Welcome to Small Town Nerds – a website originally started to share cute parenting anecdotes and talk about my money saving adventures that accidentally turned into a transgender parent activism site. You’ll still find the remnants of the old ideas here and there, DIY stuff, money saving, navigating being an unemployed freelancer with 5 kids and not starving, all that good stuff – but I am also featuring my journey from mom to dad.
To make things easier, I’ve created this page to help you understand what this blog is about and who I am.
So I was born in April of 1990 – 26 years ago at the time of writing this. It was a different name then, but don’t ask me what because I’m not going to tell you.
Bouncing baby… Girl.
I’m sure my mother, who had a lot of dreams for a little girl, was completely thrilled. Ever since I can remember, I have not been thrilled.
I first figured out I was trans when I was 12. Sort of. I didn’t know the word, or tell anyone except for my best friend.
I just really knew that I wanted to be a boy. I started dressing like one. The friend almost exclusively called me by a boy’s name. It was the only time I ever felt right with myself.
I stopped doing it by the time I entered high school. Although at this point I had discovered I was bisexual, I realized that I had the type of body that could get attention from boys. I took advantage of that.
At 14, I met my now husband online. With him being 5 years older (19! An adult!) I was desperate to please him. I grew my hair out. I dressed like a girl. I wore dresses. All because he said he liked it. I liked him liking me.
I lost myself.
We were only dating 2 years when I got pregnant at 16. Having a baby at 17 really messes you up when it comes to self discovery, and I dove into motherhood full tilt. I felt like, as a teenager, I had something extra to prove – that I could be a good mother.
I never got the chance to discover who I was before I was enveloped in a world of Pinterest and trying to hard to do it all right.
When my 3rd child approached her first birthday, I really started to feel like something was wrong with my life. I was miserable. I hated my husband. I hated my life. I hated myself.
Over the years I had tossed around the idea of pretending to be male online with my husband, only to be shot down, and this time I tried it was no different. I got angry. I was offended. I wanted it so bad, the “game” I used to play before we met. The “game” where I was myself for a short while.
After some reading I finally had the “aha” moment that should have come to me over a decade prior – I was transgender. Suddenly all the problems made sense and all the pieces fell into place.
My husband was supportive but leery, as would be expected. Our marriage was already full of so many problems that this addition was likely to crumble it but instead it made it stronger.
Initially, I chose not to transition. The plan was to address the problems, but up until then I had been mostly comfortable (or so I convinced myself) and didn’t need to put my family through that. It was OK for us to know, and online to know, but no one else.
After discovering myself my life started to drift farther and farther away from what it was. My long hair became impossible to deal with and I chopped it off (not too short though). I tried out more masculine clothing. I tried binding. I loved it all.
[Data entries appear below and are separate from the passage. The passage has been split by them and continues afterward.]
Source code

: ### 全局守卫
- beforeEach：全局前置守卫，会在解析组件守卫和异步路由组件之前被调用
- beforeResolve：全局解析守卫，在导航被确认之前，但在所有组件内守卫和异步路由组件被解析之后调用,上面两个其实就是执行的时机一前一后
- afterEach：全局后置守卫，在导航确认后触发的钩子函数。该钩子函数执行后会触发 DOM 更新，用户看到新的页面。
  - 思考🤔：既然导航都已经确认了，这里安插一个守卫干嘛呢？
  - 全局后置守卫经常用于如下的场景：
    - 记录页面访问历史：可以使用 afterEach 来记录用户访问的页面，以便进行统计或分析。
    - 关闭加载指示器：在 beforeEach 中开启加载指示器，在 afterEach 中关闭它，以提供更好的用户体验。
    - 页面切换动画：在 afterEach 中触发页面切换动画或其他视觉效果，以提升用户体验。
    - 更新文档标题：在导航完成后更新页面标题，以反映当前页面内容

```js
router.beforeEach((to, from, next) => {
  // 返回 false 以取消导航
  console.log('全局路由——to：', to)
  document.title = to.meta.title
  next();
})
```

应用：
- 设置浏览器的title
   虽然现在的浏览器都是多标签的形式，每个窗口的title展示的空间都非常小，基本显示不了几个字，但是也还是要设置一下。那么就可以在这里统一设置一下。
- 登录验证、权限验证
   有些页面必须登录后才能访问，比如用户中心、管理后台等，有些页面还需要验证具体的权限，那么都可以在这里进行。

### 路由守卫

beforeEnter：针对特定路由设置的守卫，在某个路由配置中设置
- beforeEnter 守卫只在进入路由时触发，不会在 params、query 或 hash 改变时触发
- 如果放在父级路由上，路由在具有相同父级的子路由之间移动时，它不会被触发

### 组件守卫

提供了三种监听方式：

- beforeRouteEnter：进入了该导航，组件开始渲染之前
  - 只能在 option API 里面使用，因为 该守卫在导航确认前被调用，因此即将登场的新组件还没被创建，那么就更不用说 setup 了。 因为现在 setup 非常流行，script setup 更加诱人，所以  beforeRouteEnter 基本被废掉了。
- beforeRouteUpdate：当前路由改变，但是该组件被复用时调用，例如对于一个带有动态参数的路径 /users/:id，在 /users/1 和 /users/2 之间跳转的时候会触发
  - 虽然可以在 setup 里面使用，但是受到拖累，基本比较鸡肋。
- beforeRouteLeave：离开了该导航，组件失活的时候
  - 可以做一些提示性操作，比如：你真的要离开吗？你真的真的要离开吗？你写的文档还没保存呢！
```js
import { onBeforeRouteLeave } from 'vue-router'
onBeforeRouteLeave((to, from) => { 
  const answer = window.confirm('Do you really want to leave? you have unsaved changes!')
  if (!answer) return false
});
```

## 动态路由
I even starting going by a different name.
My husband was initially not OK with the idea of hormone therapy. I played it off like I didn’t want it either, but really I did. Badly. That too became too much of a need for me and I decided to move forward with, or without, his support. Thankfully I had it.
We also decided to go ahead and have one more baby before that happened but… You know how life is. Oops. We had twins.
I was OK for awhile after they were born, still trying to hide it, still dressing girly to go out to nice places and with my mom, still not me. I broke down when they were 6 months old badly.
That is when I made the call to start hormones. That is when I came out to my family. That is when I decided it was time to give up on the lie that I could ever live life as a woman, even some of the time.
Now I’ve been on hormones for 3 months, present as male completely online, am out to friends and family offline, and am on the waiting list for top surgery. I couldn’t be happier.